On 6th February, 2021, barely ten days after fish in L. Nakuru being declared unfit for human consumption, the fishermen and community around the Nyanza L. Victoria region woke up to a scenario, that they could only describe as ‘unseen.’ On that Saturday morning, they woke up to find thousands of fish (especially) the Nile Perch washed ashore, with quite a number still floating, lifeless, on water. Coincidentally, on the same day, the same scenario was experienced in Chile, where thousands were mysteriously washed ashore. The Chile’s National Fishing Service said that they found chlorophyll in the water. Experts also got concerned that the change in water temperatures and water quality could be the cause. (CGTN, 2021)

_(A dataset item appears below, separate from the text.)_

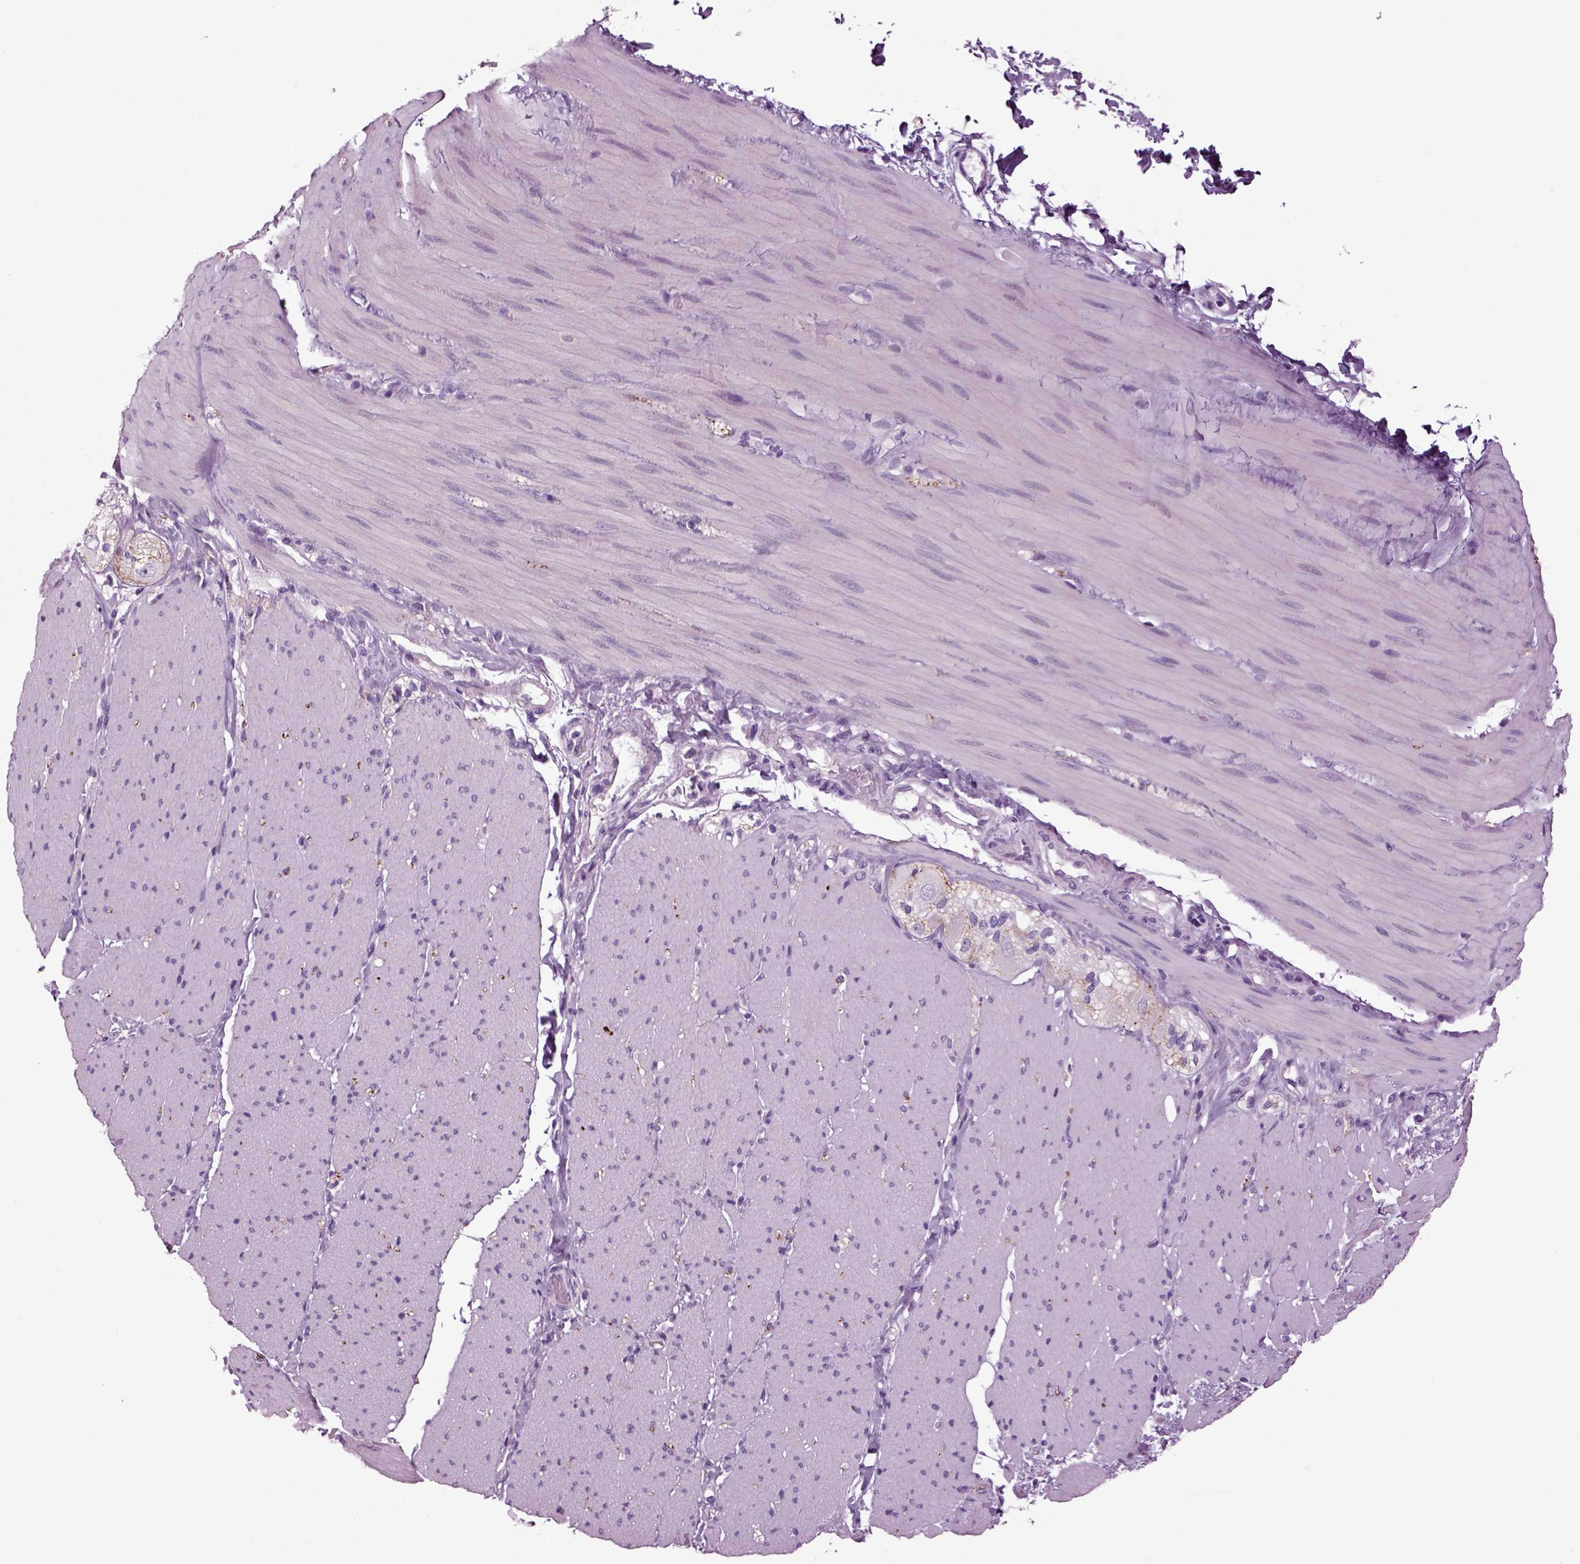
{"staining": {"intensity": "negative", "quantity": "none", "location": "none"}, "tissue": "adipose tissue", "cell_type": "Adipocytes", "image_type": "normal", "snomed": [{"axis": "morphology", "description": "Normal tissue, NOS"}, {"axis": "topography", "description": "Smooth muscle"}, {"axis": "topography", "description": "Duodenum"}, {"axis": "topography", "description": "Peripheral nerve tissue"}], "caption": "Adipocytes show no significant expression in normal adipose tissue. (Stains: DAB IHC with hematoxylin counter stain, Microscopy: brightfield microscopy at high magnification).", "gene": "ARHGAP11A", "patient": {"sex": "female", "age": 61}}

But, how do raw sewage and industrial waste; chlorophyll and change in water temperatures among other factors negatively affect the aquatic ecosystem?
I. Raw Sewage and Industrial Waste.
Raw sewage and industrial waste contain high amounts of nitrates and other nutrients. When they are directed into the waters, they lead to what we call eutrophication and upswelling of oxygen deficient waters. Eutrophication basically is the gradual increase in the concentration of phosphorous, nitrogen, and other plant nutrients in aging aquatic ecosystem such as lakes and oceans. Eutrophication is perquisite for growth of algae and other microorganisms. As far as some fish feed on these algae and microorganism, most algal blooms produce toxins which in turn affect the food chain leading to death of the animals, and, inhibit the supply of sunlight at the lower depths. Moreover, it leads to large anoxic areas, especially on tidal flats. An anoxic condition is brought by the depletion of the oxygen levels in water. Lack of oxygen causes the fish to suffocate and eventually die. Or at times, they are forced to move upwards to the water surface to avoid suffocation and in turn are directly hit by heat from the sun leading to their death.
II. Presence of Chlorophyll and change in water temperatures.
Plants require chlorophyll for photosynthesis; therefore, sea plants are not exempted. When water is rich in chlorophyll, then there is higher concentration of the algal bloom. A dense algal bloom produces a surplus of oxygen on a summer afternoon. However, during the night, the bloom attempts to take more oxygen out of the water, lowering the dissolved oxygen in water. On the other hand, fish are able to detect a slight change in temperatures and acts accordingly. Adverse temperatures stress the fish out. In an attempt to find a suitable habitat away from the adverse temperatures, they find themselves to the shores on shallow waters.
The only solution to such problems is coming up with the best policies and legislations which govern the disposal of industrial wastes and treatment of sewages. Ecological Sanitation (ECOSAN) principles should also be upheld to make sure that the sewages are recycled instead of being channeled to the aquatic ecosystem.
Failure to quickly mitigate the loss of aquatic life only derails the efforts of SDGs (Goals no. 2,6, and 14) and Agenda 21 (Goals 2, 6, 12 and 14) on the Food Sustainability and clean environment. Let this be a social responsibility.